■ Task to carry out ■
Translate this sentence from the back pain diagnosis text below into Spanish: "Every passing year, more and more people are stricken with chronic and debilitating back problems and very few recover."

■ Provided text ■

I have read lots of medical studies about accurate back pain diagnoses, and other creatures of legend, but I have rarely seen correct diagnosis occur in my almost 30 years of involvement in the dorsalgia treatment sector. Now, please, do not get me wrong here. I see back pain diagnosis occur every day. However, the crucial missing word is "accurate", when it comes to the validity of said diagnostic theories.
From my own extensive experience battling chronic back and neck pain, to the professional experiences provided by our excellent editorial board members, to the letters we receive from you daily, one thing is absolutely clear and indisputable: Back pain is rarely diagnosed correctly and this is the fundamental reason why the condition has grown like wildfire, reaching epidemic levels worldwide.
Statistics clearly show that the diagnosis of a great number of potential causes of back pain is on the rise year after year. This is not subject to any speculation. Every passing year, more and more people are stricken with chronic and debilitating back problems and very few recover.
This horrible propagation of suffering continues unchecked, despite the statistical fact that more patients are in ongoing professional treatment for their back pain than ever before in history.
It is rather ironic that if one looks at a historical graph of patients who are affected by pain, cross-referenced with those who are in treatment, you will surely discover that there is a definitive correlation. However, this correlation is not what anyone of logical mind would ever expect.
Usually, when people seek treatment for a health problem, the rate of patients who continue to be affected by their pain goes down as the rate of patients in treatment goes up. In essence, people enter professional care, get better and move on with life. They are cured. It makes sense.
However, when it comes to back pain, the opposite trend has been occurring for decades. Statistics show that the more people who enter treatment, the fewer actually recover and the more new cases of pain are reported. This makes no sense.
It seems like the actual treatment protocol is not only falling to cure presently affected patients, who continue to suffer, but it is also somehow contributing to the ever-growing number of new patients who subsequently enter care, without success.
What is going on here?
Looking at the medical literature concerning back pain, one would most likely assume that the inadequacies of the treatments, that are being used to combat the ravages of dorsalgia, are the main reasons why patients do not get better. This is at least partially, if not wholly incorrect, in most circumstances.
Medical and complementary treatment is usually not too far off base, given the assumption that the diagnosis is correct. This is the key point to consider.
If the diagnoses were right, then logic would dictate that patients would get better. Patients do not get better, so reverse logic tells of a troubling truth:
Most chronic pain is misdiagnosed. In my almost 3 decades of work as a patient advocate, I find this to be virtual law.

■ Dataset content ■
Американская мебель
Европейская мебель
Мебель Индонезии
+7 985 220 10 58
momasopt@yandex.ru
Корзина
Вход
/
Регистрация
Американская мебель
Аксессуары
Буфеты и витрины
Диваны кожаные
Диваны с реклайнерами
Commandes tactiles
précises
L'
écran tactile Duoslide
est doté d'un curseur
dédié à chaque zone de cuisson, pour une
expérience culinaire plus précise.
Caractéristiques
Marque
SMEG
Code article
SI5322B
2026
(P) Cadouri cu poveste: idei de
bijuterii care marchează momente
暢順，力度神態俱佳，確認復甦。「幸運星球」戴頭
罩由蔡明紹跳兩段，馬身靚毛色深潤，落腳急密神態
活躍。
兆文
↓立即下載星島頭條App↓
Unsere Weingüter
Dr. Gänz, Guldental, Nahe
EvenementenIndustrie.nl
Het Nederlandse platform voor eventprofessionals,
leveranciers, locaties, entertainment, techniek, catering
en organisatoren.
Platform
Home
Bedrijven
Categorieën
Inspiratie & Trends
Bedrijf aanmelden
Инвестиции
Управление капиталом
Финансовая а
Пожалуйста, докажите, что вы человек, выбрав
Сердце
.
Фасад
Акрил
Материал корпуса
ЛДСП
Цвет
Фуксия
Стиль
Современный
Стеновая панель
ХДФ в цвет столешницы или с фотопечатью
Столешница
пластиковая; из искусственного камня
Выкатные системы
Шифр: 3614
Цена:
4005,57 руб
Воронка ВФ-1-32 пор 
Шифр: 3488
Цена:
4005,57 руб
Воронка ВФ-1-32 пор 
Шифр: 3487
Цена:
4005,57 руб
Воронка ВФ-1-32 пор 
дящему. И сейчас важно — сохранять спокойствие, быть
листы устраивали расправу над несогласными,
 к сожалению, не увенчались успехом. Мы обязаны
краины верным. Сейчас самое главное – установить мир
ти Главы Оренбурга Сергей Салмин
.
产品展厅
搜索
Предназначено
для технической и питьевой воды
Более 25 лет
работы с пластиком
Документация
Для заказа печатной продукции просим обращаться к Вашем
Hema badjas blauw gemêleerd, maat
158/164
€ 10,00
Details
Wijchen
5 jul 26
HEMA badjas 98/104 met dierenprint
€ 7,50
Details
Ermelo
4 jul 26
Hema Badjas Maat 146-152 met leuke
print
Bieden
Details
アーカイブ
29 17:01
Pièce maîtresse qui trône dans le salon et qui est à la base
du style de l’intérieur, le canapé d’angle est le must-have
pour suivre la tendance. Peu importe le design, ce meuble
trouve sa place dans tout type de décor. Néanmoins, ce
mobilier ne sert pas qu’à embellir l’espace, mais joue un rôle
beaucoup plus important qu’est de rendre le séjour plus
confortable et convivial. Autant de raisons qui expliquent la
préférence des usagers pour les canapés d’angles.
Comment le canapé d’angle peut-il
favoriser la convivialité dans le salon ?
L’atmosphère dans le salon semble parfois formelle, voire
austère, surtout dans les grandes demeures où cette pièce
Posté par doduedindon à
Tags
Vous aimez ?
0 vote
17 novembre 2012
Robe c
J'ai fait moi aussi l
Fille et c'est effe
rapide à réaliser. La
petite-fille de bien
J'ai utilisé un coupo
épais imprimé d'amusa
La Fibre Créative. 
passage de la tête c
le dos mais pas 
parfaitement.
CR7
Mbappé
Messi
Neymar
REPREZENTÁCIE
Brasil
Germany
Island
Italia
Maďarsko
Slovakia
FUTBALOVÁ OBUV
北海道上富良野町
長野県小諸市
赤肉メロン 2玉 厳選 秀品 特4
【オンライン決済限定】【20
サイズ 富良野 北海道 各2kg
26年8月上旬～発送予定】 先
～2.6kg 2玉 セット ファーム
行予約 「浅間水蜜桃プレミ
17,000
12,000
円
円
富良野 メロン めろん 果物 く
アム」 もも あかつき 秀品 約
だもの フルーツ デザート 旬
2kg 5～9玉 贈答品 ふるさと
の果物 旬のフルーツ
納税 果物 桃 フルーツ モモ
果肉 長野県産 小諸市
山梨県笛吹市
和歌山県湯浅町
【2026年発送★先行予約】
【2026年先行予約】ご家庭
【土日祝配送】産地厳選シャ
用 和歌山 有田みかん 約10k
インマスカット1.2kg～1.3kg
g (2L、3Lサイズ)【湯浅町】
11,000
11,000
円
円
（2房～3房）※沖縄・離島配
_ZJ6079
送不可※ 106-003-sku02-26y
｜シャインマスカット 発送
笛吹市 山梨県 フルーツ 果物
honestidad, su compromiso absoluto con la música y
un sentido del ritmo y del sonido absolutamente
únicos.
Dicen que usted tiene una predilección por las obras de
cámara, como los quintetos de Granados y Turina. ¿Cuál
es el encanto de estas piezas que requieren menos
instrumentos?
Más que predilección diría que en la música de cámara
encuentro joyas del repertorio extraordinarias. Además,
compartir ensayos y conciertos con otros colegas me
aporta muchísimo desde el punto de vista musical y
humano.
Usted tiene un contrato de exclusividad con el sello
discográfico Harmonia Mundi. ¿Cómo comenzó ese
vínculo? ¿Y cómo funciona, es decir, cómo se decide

■ Output below ■
Cada año que pasa, cada vez más personas se ven afectadas por problemas de espalda crónicos y debilitantes, y muy pocas se recuperan.